Exercise objective
Transcribe word for word the lines below from the line with "8: (959, 114, 9.19)" through the line with "30: (920, 375, 5.75)", ends included.

Entries taken from a collection:
◇ ◇ ◇

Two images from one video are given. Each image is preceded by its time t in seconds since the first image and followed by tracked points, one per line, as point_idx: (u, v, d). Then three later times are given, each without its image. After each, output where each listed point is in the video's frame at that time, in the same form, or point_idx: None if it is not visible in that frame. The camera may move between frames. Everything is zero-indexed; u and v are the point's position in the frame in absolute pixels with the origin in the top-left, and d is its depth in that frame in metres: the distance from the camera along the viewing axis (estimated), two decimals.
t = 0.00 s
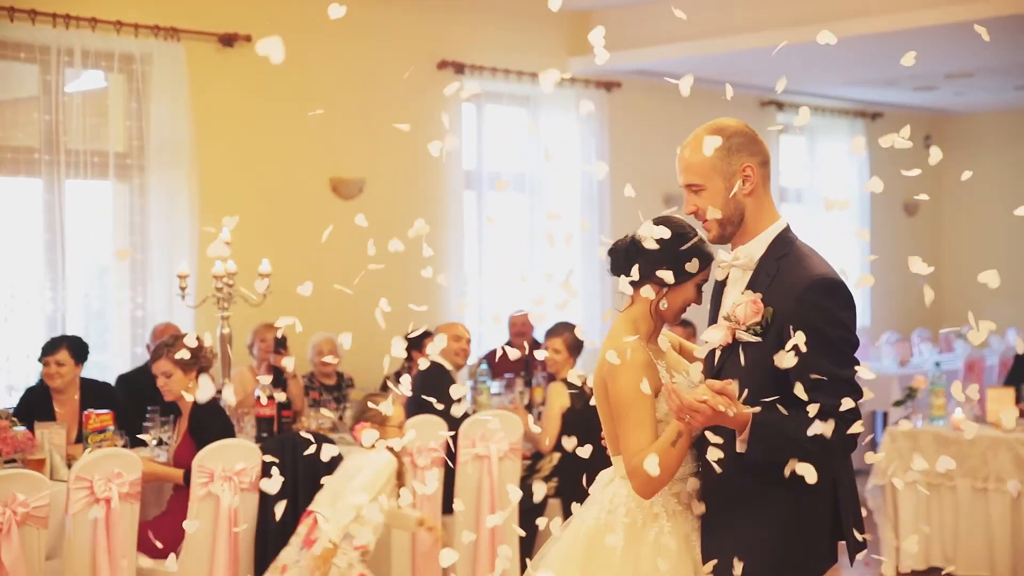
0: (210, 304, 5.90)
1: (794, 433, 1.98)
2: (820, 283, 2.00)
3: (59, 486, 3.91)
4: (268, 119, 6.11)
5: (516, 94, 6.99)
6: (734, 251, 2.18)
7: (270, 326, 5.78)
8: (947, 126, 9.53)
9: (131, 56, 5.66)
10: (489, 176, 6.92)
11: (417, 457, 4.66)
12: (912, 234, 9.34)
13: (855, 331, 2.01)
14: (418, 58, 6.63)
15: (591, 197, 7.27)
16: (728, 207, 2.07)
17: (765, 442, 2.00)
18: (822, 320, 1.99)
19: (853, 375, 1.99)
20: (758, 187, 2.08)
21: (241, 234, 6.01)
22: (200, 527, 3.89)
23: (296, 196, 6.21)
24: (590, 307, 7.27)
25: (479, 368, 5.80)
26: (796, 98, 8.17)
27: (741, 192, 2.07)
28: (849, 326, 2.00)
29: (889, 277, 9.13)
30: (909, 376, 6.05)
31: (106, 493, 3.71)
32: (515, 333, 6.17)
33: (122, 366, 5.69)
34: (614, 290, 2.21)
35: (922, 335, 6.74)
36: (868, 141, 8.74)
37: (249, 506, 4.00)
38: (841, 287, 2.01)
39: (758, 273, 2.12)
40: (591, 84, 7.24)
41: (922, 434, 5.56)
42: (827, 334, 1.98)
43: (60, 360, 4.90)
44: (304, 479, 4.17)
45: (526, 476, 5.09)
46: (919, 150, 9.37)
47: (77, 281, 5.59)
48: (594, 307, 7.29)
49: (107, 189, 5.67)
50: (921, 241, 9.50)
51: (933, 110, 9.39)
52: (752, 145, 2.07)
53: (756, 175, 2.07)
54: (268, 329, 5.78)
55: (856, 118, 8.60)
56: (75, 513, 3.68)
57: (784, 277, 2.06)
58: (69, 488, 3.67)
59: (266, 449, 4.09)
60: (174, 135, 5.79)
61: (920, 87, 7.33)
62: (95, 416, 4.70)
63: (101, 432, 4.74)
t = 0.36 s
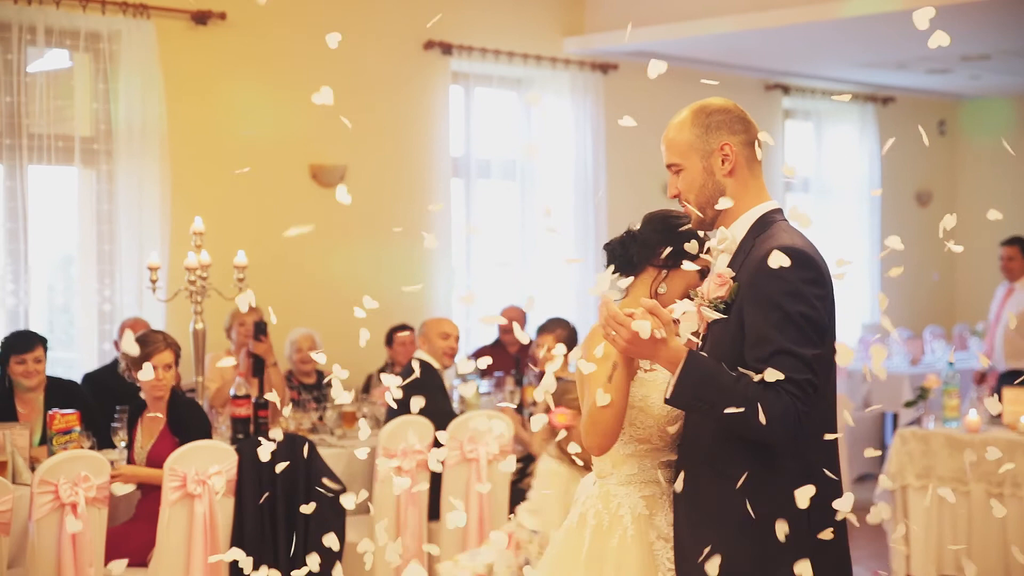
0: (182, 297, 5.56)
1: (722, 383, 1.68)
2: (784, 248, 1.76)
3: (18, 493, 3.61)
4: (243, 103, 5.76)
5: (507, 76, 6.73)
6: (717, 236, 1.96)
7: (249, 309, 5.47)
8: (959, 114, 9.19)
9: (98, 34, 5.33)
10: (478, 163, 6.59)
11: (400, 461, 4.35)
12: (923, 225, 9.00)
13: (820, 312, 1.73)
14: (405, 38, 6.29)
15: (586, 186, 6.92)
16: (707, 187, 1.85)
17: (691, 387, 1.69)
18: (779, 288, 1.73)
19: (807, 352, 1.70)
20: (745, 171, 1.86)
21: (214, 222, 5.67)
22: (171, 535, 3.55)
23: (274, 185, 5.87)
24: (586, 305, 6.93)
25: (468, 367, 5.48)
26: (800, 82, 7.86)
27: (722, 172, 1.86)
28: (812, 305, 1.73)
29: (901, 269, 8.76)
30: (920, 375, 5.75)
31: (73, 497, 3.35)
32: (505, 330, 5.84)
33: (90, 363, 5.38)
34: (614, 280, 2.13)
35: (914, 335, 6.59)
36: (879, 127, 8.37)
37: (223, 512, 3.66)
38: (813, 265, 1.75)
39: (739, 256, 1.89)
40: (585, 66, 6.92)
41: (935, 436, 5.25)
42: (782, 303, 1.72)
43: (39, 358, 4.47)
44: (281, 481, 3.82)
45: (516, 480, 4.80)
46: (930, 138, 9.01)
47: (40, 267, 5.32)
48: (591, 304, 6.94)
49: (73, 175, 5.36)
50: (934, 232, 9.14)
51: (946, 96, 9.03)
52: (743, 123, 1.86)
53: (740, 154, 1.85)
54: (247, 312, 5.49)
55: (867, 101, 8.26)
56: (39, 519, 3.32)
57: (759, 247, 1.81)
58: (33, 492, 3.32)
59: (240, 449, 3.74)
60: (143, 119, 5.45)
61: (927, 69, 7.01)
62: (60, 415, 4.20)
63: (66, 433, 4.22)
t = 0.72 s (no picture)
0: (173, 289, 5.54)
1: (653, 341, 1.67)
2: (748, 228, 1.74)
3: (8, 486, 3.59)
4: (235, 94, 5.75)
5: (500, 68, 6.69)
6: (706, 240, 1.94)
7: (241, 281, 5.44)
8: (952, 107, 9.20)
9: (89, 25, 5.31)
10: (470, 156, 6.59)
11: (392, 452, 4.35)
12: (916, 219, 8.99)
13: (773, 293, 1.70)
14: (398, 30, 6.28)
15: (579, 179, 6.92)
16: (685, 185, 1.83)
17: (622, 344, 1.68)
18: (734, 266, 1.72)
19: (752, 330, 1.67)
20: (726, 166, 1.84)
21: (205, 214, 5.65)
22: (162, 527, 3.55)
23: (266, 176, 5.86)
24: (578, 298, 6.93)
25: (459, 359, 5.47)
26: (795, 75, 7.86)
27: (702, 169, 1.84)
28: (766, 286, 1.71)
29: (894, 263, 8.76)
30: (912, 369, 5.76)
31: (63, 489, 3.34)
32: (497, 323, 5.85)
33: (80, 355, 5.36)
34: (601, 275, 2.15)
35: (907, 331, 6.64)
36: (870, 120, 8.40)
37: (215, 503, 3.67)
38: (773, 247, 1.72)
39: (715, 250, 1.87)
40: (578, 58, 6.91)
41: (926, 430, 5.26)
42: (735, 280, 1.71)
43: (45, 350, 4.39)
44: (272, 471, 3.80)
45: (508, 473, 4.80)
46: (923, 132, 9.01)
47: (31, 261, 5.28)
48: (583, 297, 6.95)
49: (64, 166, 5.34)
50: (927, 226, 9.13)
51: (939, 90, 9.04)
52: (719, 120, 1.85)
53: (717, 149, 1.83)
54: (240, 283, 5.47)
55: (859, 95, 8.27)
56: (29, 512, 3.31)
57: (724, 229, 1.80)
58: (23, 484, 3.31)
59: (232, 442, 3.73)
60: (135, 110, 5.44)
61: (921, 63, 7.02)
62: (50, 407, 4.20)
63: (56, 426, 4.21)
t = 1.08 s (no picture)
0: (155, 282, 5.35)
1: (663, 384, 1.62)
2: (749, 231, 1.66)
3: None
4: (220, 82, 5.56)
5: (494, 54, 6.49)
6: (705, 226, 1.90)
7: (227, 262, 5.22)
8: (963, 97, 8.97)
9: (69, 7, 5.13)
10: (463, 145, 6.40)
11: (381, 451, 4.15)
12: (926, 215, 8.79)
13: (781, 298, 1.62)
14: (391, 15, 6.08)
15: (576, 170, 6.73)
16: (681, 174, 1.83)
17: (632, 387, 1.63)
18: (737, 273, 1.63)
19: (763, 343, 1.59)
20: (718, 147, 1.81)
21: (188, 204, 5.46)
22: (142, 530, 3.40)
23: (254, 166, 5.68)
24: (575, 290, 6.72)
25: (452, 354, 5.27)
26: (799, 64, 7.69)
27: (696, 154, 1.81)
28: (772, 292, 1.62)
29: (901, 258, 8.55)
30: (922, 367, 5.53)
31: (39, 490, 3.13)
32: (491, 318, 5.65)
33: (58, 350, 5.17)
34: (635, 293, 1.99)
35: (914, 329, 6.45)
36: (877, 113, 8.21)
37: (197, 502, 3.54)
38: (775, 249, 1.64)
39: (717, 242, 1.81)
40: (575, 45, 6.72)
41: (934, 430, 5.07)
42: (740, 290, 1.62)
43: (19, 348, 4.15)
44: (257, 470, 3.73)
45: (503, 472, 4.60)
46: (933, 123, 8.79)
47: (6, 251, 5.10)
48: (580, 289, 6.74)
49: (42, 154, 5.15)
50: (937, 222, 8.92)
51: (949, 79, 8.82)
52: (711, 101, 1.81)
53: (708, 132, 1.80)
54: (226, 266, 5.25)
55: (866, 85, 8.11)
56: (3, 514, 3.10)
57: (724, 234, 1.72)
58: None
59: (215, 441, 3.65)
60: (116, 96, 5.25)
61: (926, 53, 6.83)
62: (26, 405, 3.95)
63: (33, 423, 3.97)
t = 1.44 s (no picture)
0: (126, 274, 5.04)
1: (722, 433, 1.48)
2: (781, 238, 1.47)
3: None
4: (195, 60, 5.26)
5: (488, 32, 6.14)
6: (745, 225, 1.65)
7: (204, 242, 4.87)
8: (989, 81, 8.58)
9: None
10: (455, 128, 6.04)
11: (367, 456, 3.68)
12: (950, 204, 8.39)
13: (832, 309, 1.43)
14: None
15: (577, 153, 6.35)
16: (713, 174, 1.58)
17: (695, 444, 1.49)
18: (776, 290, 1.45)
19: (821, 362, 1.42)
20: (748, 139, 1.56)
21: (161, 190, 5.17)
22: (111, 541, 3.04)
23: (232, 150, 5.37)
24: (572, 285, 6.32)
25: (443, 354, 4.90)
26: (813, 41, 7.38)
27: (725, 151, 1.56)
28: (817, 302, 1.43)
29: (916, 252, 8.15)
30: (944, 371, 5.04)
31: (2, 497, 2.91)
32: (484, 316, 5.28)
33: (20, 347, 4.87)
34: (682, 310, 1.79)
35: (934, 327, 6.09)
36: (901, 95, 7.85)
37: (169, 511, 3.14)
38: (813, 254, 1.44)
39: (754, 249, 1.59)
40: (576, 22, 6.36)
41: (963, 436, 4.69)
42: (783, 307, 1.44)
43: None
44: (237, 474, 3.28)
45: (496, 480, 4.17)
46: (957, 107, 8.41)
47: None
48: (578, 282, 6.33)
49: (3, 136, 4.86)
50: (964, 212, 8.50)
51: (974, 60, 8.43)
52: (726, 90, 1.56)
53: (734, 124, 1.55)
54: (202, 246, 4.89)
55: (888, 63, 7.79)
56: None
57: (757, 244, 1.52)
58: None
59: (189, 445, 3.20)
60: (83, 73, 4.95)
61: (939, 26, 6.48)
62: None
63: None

◇ ◇ ◇

Result below
8: (959, 114, 9.19)
9: (98, 34, 5.33)
10: (478, 163, 6.59)
11: (400, 461, 4.35)
12: (923, 225, 9.00)
13: (820, 312, 1.73)
14: (405, 38, 6.29)
15: (586, 186, 6.92)
16: (707, 187, 1.85)
17: (691, 387, 1.69)
18: (779, 288, 1.73)
19: (807, 352, 1.70)
20: (745, 171, 1.86)
21: (214, 222, 5.67)
22: (171, 535, 3.55)
23: (274, 185, 5.87)
24: (586, 305, 6.93)
25: (468, 367, 5.48)
26: (800, 82, 7.86)
27: (722, 172, 1.86)
28: (812, 305, 1.73)
29: (901, 269, 8.76)
30: (920, 375, 5.75)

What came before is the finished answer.